Imagine a dragonfly with a two-foot wingspan whizzing by your head. That was prehistoric Earth, and scientists just realized they have had the wrong explanation all along. Some 300 million years ago, Earth was almost unrecognizable. A huge supercontinent called Pangaea covered the globe, and swampy coal forests extended for miles near the equator. Insects flew above that were so enormous that today's bugs look laughably small: griffinflies with wingspans up to 27 inches and mayfly-like creatures nearly as wide as a standard ruler is long.
For decades, scientists had a tidy explanation for all this: more oxygen in the air. The prehistoric atmosphere had about 45% more oxygen than we breathe today, and researchers thought that enabled insects to balloon to such proportions. However, a new study has thrown a giant wrench in that theory, and the truth is way more interesting.
Why scientists blamed oxygen in the first place
Insects do not breathe as we do. No lungs are involved. Instead, they have a system of tiny branching tubes called tracheoles, which carry oxygen directly to the muscles by diffusion. The efficiency of diffusion decreases over longer distances, so scientists thought there was a hard limit to how big an insect could get, and that limit increased with more oxygen in the air. In 2010, a study identified several plausible mechanisms linking tracheal oxygen delivery to insect body size, and the case for high oxygen levels enabling prehistoric gigantism seemed well supported. It was a clean story: more oxygen, bigger bugs. Everybody moved on.
What researchers found when they looked closer
A team led by Edward Snelling of the University of Pretoria used high-powered electron microscopy to examine exactly how much space tracheoles actually occupy within insect flight muscles. The answer? Hardly any. Tracheoles make up about 1% or less of the flight muscle in most insect species, and that pattern holds true for ancient griffinflies. That is a surprisingly low footprint. In contrast, the capillaries in the heart muscle of birds and mammals occupy about ten times more relative space than the tracheoles in insect flight muscle. If oxygen transport really was the bottleneck limiting insect size, you would expect evolution to have packed in far more tracheoles, especially during a period when giant insects were thriving. It did not.
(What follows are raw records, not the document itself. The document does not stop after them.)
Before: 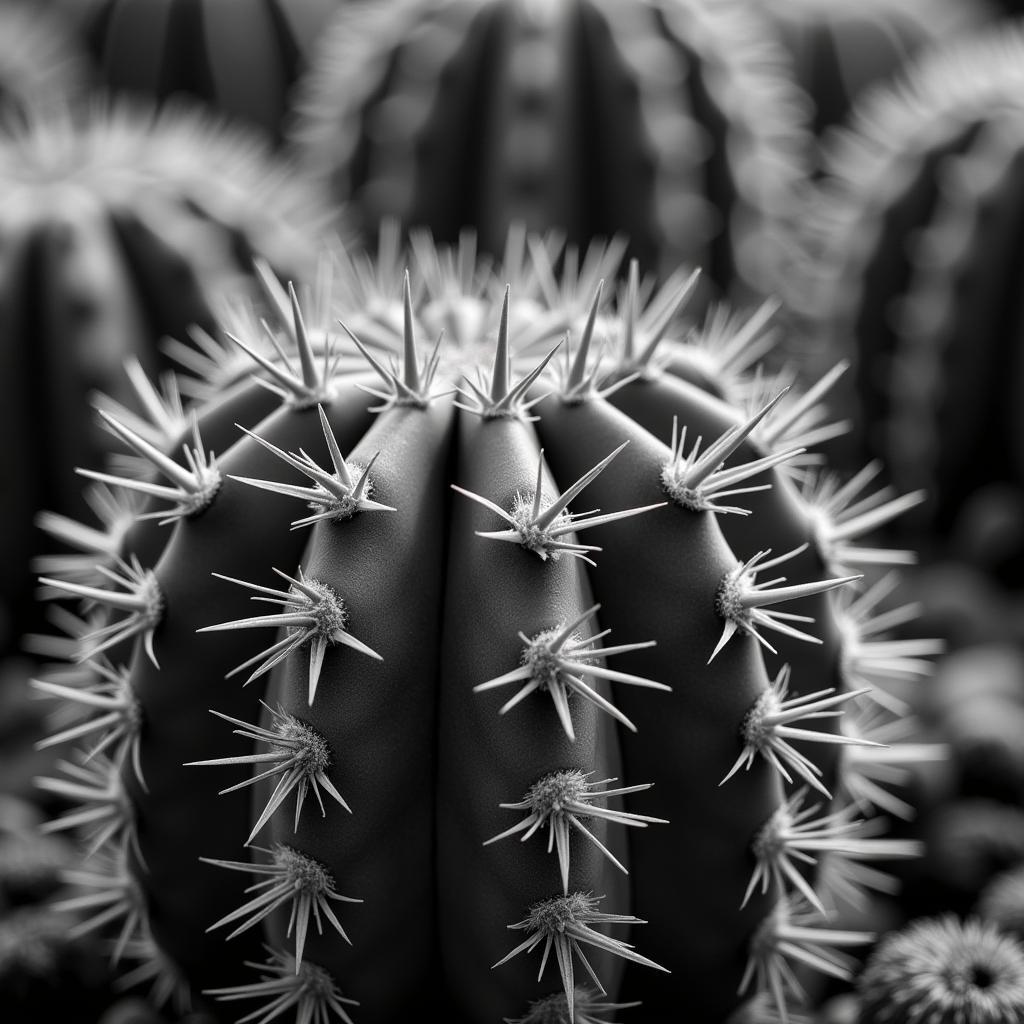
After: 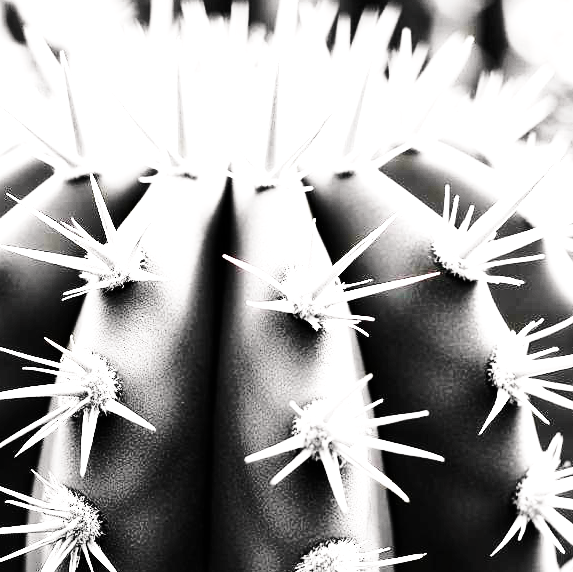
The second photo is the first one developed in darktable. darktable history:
tone curve: curves: ch0 [(0, 0) (0.003, 0.003) (0.011, 0.013) (0.025, 0.028) (0.044, 0.05) (0.069, 0.079) (0.1, 0.113) (0.136, 0.154) (0.177, 0.201) (0.224, 0.268) (0.277, 0.38) (0.335, 0.486) (0.399, 0.588) (0.468, 0.688) (0.543, 0.787) (0.623, 0.854) (0.709, 0.916) (0.801, 0.957) (0.898, 0.978) (1, 1)], preserve colors none
tone equalizer: -8 EV -0.749 EV, -7 EV -0.669 EV, -6 EV -0.611 EV, -5 EV -0.406 EV, -3 EV 0.402 EV, -2 EV 0.6 EV, -1 EV 0.683 EV, +0 EV 0.763 EV
crop and rotate: left 22.314%, top 22.47%, right 21.697%, bottom 21.589%
shadows and highlights: soften with gaussian
exposure: black level correction 0, exposure 1.548 EV, compensate highlight preservation false
filmic rgb: black relative exposure -9.12 EV, white relative exposure 2.31 EV, hardness 7.44
color balance rgb: highlights gain › luminance 7.374%, highlights gain › chroma 0.962%, highlights gain › hue 47.58°, perceptual saturation grading › global saturation 19.628%, global vibrance 20%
What actually made them so huge?
Now here is where it gets really mysterious. No one knows for sure. The oxygen theory has been called into question, but nothing has come along to cleanly replace it. A 2012 study found that insect size tracked atmospheric oxygen levels for the first 150 million years of insect evolution, but then completely decoupled, indicating that other factors eventually took over. One popular candidate is predation. There were no birds, no bats, no fast-moving vertebrate predators hunting from above when griffinflies dominated the skies. When those animals developed, being huge was a liability, not an asset. It is easier to catch a larger insect. The other option is physical limitations on the exoskeleton. There may be hard limits to how large an insect's body can become before it ceases to work efficiently, no matter how much oxygen is available.
Why this matters beyond prehistoric trivia
It is easy to put this one in the 'cool but irrelevant ancient history' file, but its implications are larger than they seem. Understanding the rules of biology that govern body size matters for how we model ecosystems, how we think about evolution, and how we think about the limits of life on Earth or potentially elsewhere. So, the griffinflies may be gone, but the questions they leave behind are very much alive. Scientists essentially have to go back to the drawing board on one of paleontology's most persistent puzzles, and that is rarely a bad thing for science.